Apply what you read »
1 - Shorten the "Main Methods:" list in the TB chest X-ray study summary, keeping its main facts.
2 - Write the next part of the TB chest X-ray study summary, starting after its last bullet point.

Document segment »
*-*-*

Purpose of the Study:

  • To develop and evaluate deep learning models for enhanced detection of Tuberculosis (TB) in chest X-ray images.
  • To improve the accuracy and precision of TB diagnosis using AI-driven image analysis.
  • To address diagnostic challenges in areas with limited access to trained radiologists.

Main Methods:

  • A Res-UNet model was trained for lung segmentation on 704 chest X-rays and applied to 1400 scans.
  • A novel deep learning network was developed for classifying segmented lung regions as TB or normal.
  • Preprocessing involved gamma correction and a gradient-based technique for contrast enhancement.

Main Results:

  • The Res-UNet segmentation model achieved high performance (e.g., 98.18% accuracy, 97.97% F1-score).

*-*-*

Record extracts »

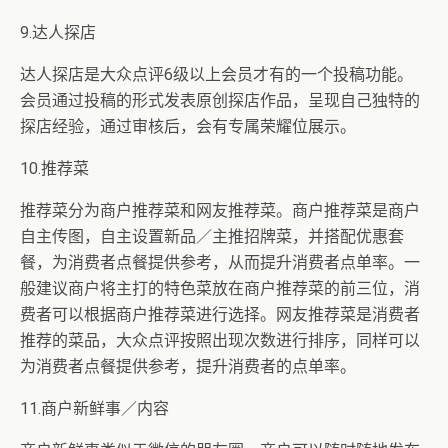
9.达人探店
达人探店是大众点评6级以上会员才有的一个投稿功能。
会员通过投稿的形式发表原创探店作品，呈现自己独特的
探店经验，通过审核后，会有专属荣耀位展示。
10.推荐菜
推荐菜分为商户推荐菜和网友推荐菜。商户推荐菜是商户
自主传图，自主设置新品／主推招牌菜，并搭配优惠套
餐，为消费者点餐提供参考，从而提升消费者点单率。一
般建议商户将主打的特色菜放在商户推荐菜的前三位，消
费者可以根据商户推荐菜进行选择。网友推荐菜是消费者
推荐的菜品，大众点评按照出现次数进行排序，同样可以
为消费者点餐提供参考，提升消费者的点单率。
11.商户新鲜事／内容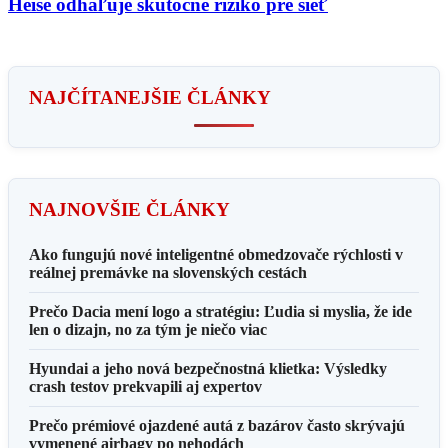
Heise odhaľuje skutočné riziko pre sieť
NAJČÍTANEJŠIE ČLÁNKY
NAJNOVŠIE ČLÁNKY
Ako fungujú nové inteligentné obmedzovače rýchlosti v
reálnej premávke na slovenských cestách
Prečo Dacia mení logo a stratégiu: Ľudia si myslia, že ide
len o dizajn, no za tým je niečo viac
Hyundai a jeho nová bezpečnostná klietka: Výsledky
crash testov prekvapili aj expertov
Prečo prémiové ojazdené autá z bazárov často skrývajú
vymenené airbagy po nehodách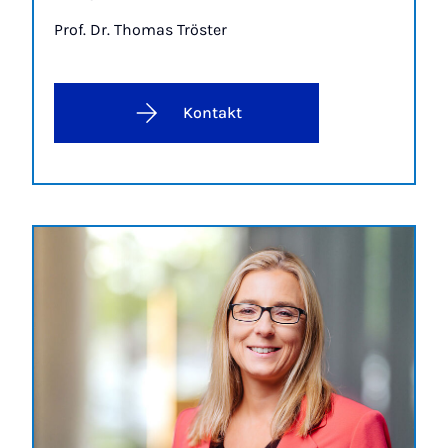
Prof. Dr. Tho­mas Trös­ter
Kontakt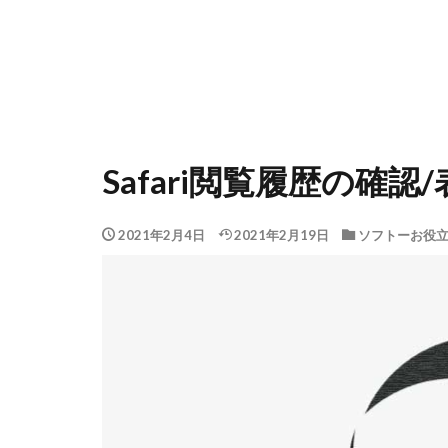
Safari閲覧履歴の確
2021年2月4日
2021年2月19日
ソフトーお役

*-*-*

Numbered responses »
1 -
- Res-UNet trained for lung segmentation on 704 chest X-rays, then applied to 1400 scans.
- New deep learning network classifies segmented lungs as TB or normal.
- Preprocessing: gamma correction plus gradient-based contrast enhancement.

2 -
  • The classification model demonstrated outstanding results (e.g., 99.45% accuracy, 99.29% F1-score, 99.9% AUC).
  • The gradient-based enhancement method yielded satisfactory image quality metrics.

Conclusions:

  • The developed system shows high efficiency in diagnosing TB from chest X-rays, potentially exceeding clinician-level precision.
  • The AI tool is particularly valuable for resource-limited settings lacking radiological expertise.
  • The modified Res-UNet model outperformed standard U-Net, indicating potential for improved diagnostic accuracy.